Almagro a clairement raison de dire que « …les ressources doivent être fournies à Haïti par le biais d’un processus institutionnalisé par la communauté internationale, avec une forte composante de contrôle et une capacité à combattre la corruption et à empêcher que les ressources soient détournées et mal utilisées ».

Comme je l’ai fait remarquer lors de la réunion de l’OEA, Haïti ne peut pas espérer une réponse internationale à ses besoins « sans l’assurance qu’il y aura, en Haïti, une position collective et solidifiée, à la fois en termes de demandes, de coopération et d’ouverture vis-à-vis de la communauté internationale ».

Pour sa part, le ministre des Affaires étrangères, M. Généus, a déclaré que le gouvernement a essayé de promouvoir le dialogue, suggérant que cet effort n’a pas été couronné de succès, mais que « le Premier ministre continuera inlassablement dans cette recherche de dialogue et de consensus ».

Bien sûr, un tel dialogue n’aura pas lieu, et aucun accord ne pourra être maintenu s’il n’y a pas de médiation de bons offices pour le faciliter et superviser la mise en œuvre de ses accords. La médiation ne peut avoir lieu sans une invitation du gouvernement provisoire dirigé par Ariel Henry et sans l’accord des autres groupes haïtiens.

Les pays voisins sont déjà aux prises avec l’échec de l’État haïtien. Les Bahamas, avec une population de 400 000 habitants, comptent environ 150 000 réfugiés haïtiens sur leur territoire. Rien que cette année, le gouvernement des Bahamas a dépensé des millions de dollars pour rapatrier les réfugiés haïtiens. Selon l’ambassadeur de la République dominicaine auprès de l’OEA, Josue Fiallo, la situation en Haïti « constitue une menace inhabituelle et extraordinaire pour la sécurité nationale, la politique étrangère et l’économie de mon pays ». Et les États-Unis ont déporté ou expulsé des milliers d’Haïtiens fuyant leurs conditions désespérées.
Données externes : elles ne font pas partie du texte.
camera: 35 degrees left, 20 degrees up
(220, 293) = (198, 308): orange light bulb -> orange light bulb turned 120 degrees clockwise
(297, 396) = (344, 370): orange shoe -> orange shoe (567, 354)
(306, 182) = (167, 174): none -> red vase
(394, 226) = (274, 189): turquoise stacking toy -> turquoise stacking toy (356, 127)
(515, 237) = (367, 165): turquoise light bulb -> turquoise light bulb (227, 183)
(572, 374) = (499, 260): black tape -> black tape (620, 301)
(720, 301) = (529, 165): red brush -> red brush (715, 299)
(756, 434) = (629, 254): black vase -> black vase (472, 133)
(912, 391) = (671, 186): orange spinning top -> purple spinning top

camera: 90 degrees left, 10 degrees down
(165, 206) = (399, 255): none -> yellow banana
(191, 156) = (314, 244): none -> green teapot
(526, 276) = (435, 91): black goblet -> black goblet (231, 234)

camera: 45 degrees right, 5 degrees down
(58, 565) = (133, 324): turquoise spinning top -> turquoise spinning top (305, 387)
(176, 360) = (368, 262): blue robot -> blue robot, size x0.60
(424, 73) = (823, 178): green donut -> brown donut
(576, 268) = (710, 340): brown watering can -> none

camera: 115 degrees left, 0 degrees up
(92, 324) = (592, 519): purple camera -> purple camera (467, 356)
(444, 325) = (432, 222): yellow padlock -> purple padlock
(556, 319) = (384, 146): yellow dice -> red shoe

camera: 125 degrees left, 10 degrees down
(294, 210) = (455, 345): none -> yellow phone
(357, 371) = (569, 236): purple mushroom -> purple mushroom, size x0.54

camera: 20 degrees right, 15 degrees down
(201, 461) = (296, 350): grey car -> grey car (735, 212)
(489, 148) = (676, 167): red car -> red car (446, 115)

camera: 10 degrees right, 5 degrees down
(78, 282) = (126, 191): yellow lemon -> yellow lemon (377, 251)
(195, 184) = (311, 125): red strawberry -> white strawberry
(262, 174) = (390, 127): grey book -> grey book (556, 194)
Dans sa déclaration du 8 août, M. Almagro a défini ce qui s’apparente à un programme d’action pour tenter de sauver Haïti. Il s’agit notamment de maîtriser la violence et de désarmer les gangs, de fournir des ressources techniques et financières pour faire face à la situation actuelle en matière de sécurité, de créer un mécanisme central pour déployer l’aide sans chevauchement ni gaspillage, de mettre en place un solide dispositif de contrôle pour lutter contre la corruption, de rédiger une nouvelle constitution qui corrige les lacunes de la constitution actuelle, notamment en créant une banque centrale autonome, un système judiciaire indépendant et un système éducatif efficace et opérationnel, et d’investir pour créer des emplois et réduire la pauvreté.

Peu de gens seraient en désaccord avec ce programme. Les questions qu’il soulève sont les suivantes : Qui assurerait le financement ? Et à quelle agence ferait-on confiance pour le mettre en œuvre ?

Ces questions doivent être abordées avant qu’Haïti ne s’enfonce dans une crise humanitaire encore plus catastrophique que celle qu’il a connue jusqu’à présent. Haïti doit devenir une priorité dans l’agenda de tous les organismes internationaux et régionaux – maintenant.